*** Records for this exercise ***
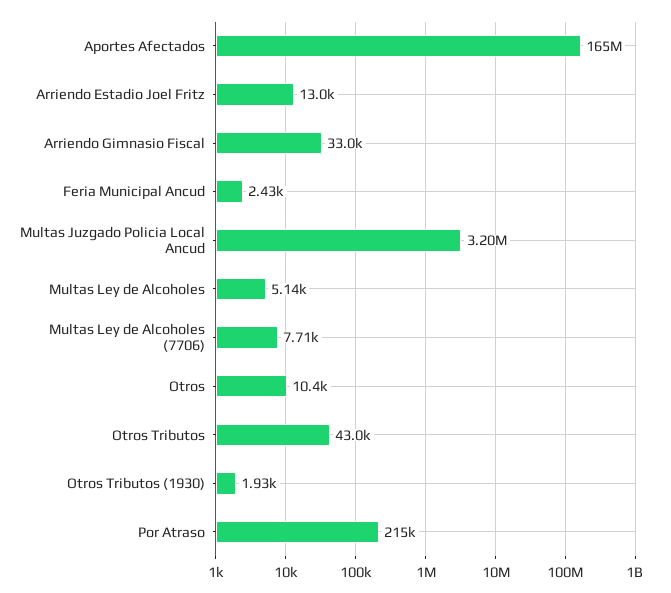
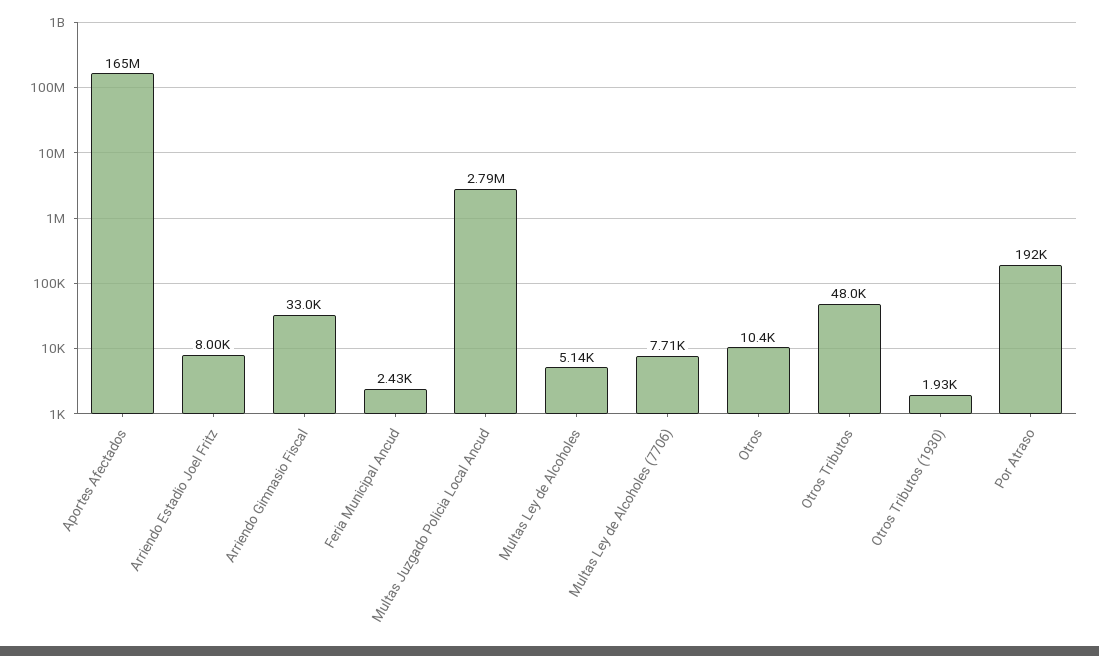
  {
    "Aportes Afectados": 165000000,
-   "Arriendo Estadio Joel Fritz": 13000,
+   "Arriendo Estadio Joel Fritz": 8000,
    "Arriendo Gimnasio Fiscal": 33000,
    "Feria Municipal Ancud": 2430,
-   "Multas Juzgado Policia Local Ancud": 3200000,
+   "Multas Juzgado Policia Local Ancud": 2790000,
    "Multas Ley de Alcoholes": 5140,
    "Multas Ley de Alcoholes (7706)": 7710,
    "Otros": 10400,
-   "Otros Tributos": 43000,
+   "Otros Tributos": 48000,
    "Otros Tributos (1930)": 1930,
-   "Por Atraso": 215000
+   "Por Atraso": 192000
  }

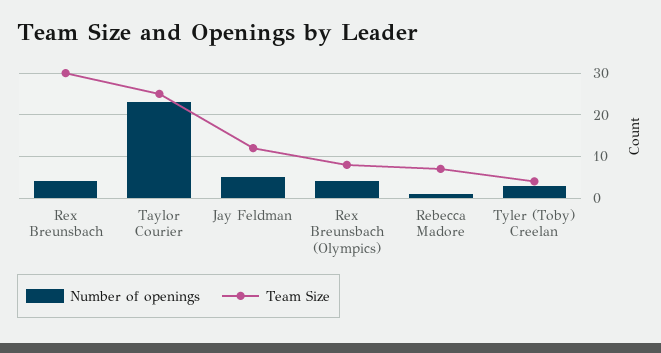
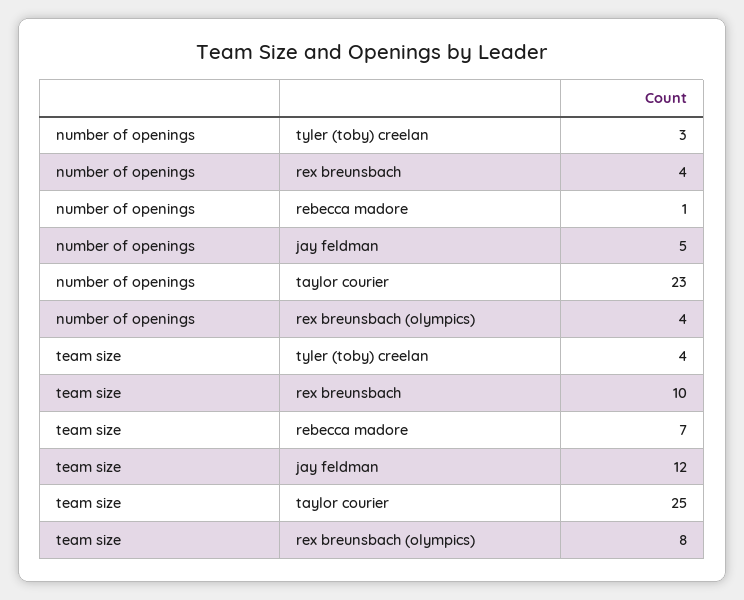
  {
    "Number of openings": {
      "Rex Breunsbach": 4,
      "Taylor Courier": 23,
      "Jay Feldman": 5,
      "Rex Breunsbach (Olympics)": 4,
      "Rebecca Madore": 1,
      "Tyler (Toby) Creelan": 3
    },
    "Team Size": {
-     "Rex Breunsbach": 30,
+     "Rex Breunsbach": 10,
      "Taylor Courier": 25,
      "Jay Feldman": 12,
      "Rex Breunsbach (Olympics)": 8,
      "Rebecca Madore": 7,
      "Tyler (Toby) Creelan": 4
    }
  }

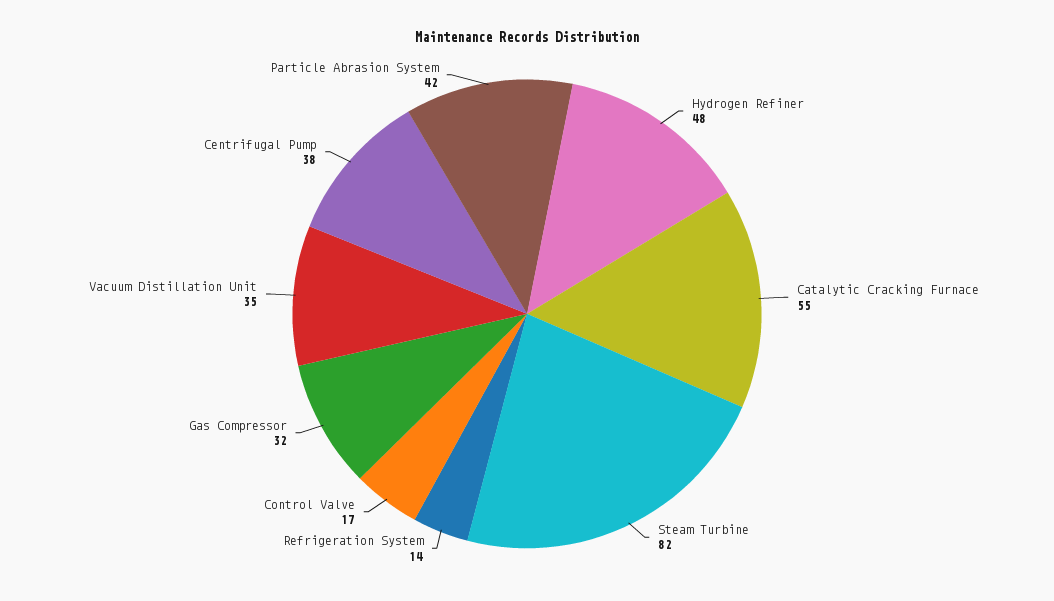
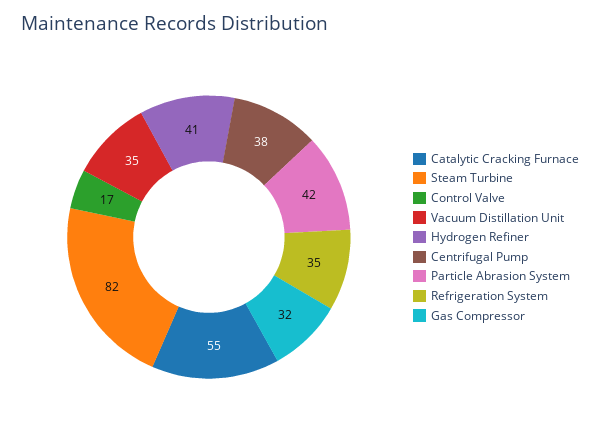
  {
-   "Hydrogen Refiner": 48,
+   "Hydrogen Refiner": 41,
    "Catalytic Cracking Furnace": 55,
    "Steam Turbine": 82,
-   "Refrigeration System": 14,
+   "Refrigeration System": 35,
    "Control Valve": 17,
    "Gas Compressor": 32,
    "Vacuum Distillation Unit": 35,
    "Centrifugal Pump": 38,
    "Particle Abrasion System": 42
  }

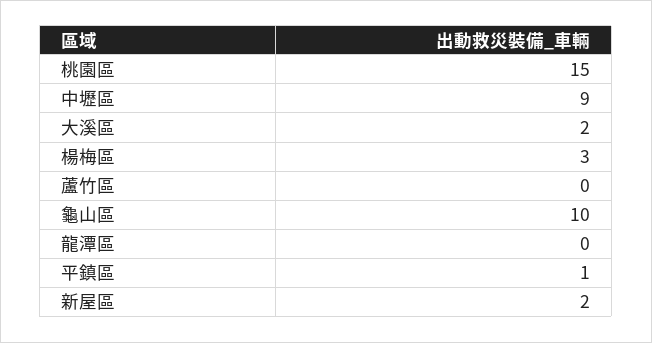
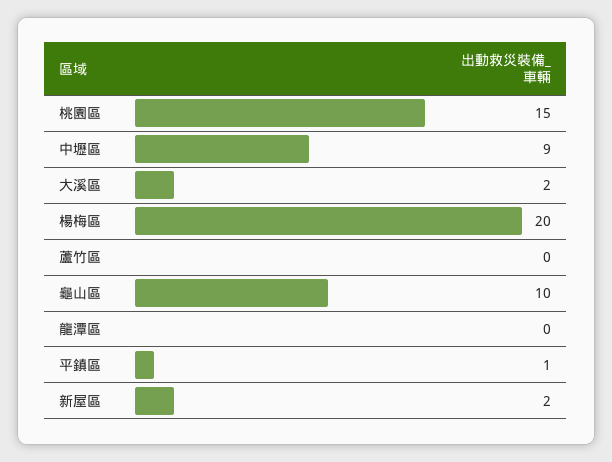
  {
    "桃園區": 15,
    "中壢區": 9,
    "大溪區": 2,
-   "楊梅區": 3,
+   "楊梅區": 20,
    "蘆竹區": 0,
    "龜山區": 10,
    "龍潭區": 0,
    "平鎮區": 1,
    "新屋區": 2
  }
*** End of Records for this exercise ***
Task goal = Look through the listing above and copy each line with the word "Ancud" in it.

Response to the exercise =
    "Feria Municipal Ancud": 2430,
-   "Multas Juzgado Policia Local Ancud": 3200000,
+   "Multas Juzgado Policia Local Ancud": 2790000,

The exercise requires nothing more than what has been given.